A logical view on a virtual datacentre services architecture

A couple of years ago, I wrote a post about a logical view of an End-User Computing (EUC) architecture (which provides a platform for Modern Workplace). It’s served me well and the model continues to be developed (although the changes are subtle so it’s not really worth writing a new post for the 2019 version).

Building on the original EUC/Modern Workplace framework, I started to think what it might look like for datacentre services – and this is something I came up with last year that’s starting to take shape.

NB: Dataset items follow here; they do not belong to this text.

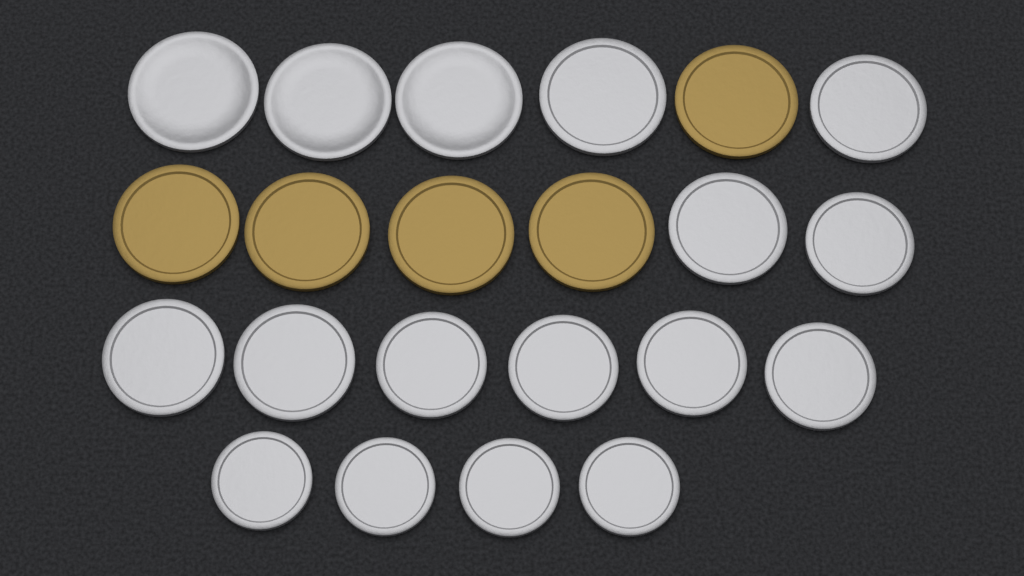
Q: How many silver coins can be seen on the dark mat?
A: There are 17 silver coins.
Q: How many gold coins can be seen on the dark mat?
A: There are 5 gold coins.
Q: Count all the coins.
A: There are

Just as for the EUC model, I’ve tried to step up a level from the technology – to get back to the logical building blocks of the solution so that I can apply them according to a specific client’s requirements. I know that it’s far from complete – just look at an Azure or AWS feature list and you can come up with many more classifications for cloud services – but I think it provides the basics and a starting point for a conversation:

Logical view of a virtual datacentre environment

Starting at the bottom left of the diagram, I’ll describe each of the main blocks in turn:

  • Whether hosted on-premises, co-located or making use of public cloud capabilities, Connectivity is a key consideration for datacentre services. This element of the solution includes the WAN connectivity between sites, site-to-site VPN connections to secure access to the datacentre, Internet breakout and network security at the endpoints – specifically the firewalls and other network security appliances in the datacentre.
  • Whilst many of the SBBs in the virtual datacentre services architecture are equally applicable for co-located or on-premises datacentres, there are some specific Cloud Considerations. Firstly, cloud solutions must be designed for failure – i.e. to design out any elements that may lead to non-availability of services (or at least to fail within agreed service levels). Depending on the organisation(s) consuming the services, there may also be considerations around data location. Finally, and most significantly, the cloud provider(s) must practice trustworthy computing and, ideally, will conform to the UK National Cyber Security Centre (NCSC)’s 14 cloud security principles (or equivalent).
  • Just as for the EUC/Modern Workplace architecture, Identity and Access is key to the provision of virtual datacentre services. A directory service is at the heart of the solution, combined with a model for limiting the scope of access to resources. Together with Role Based Access Control (RBAC), this allows for fine-grained access permissions to be defined. Some form of remote access is required – both to access services running in the datacentre and for management purposes. Meanwhile, identity integration is concerned with integrating the datacentre directory service with existing (on-premises) identity solutions and providing SSO for applications, both in the virtual datacentre and elsewhere in the cloud (i.e. SaaS applications).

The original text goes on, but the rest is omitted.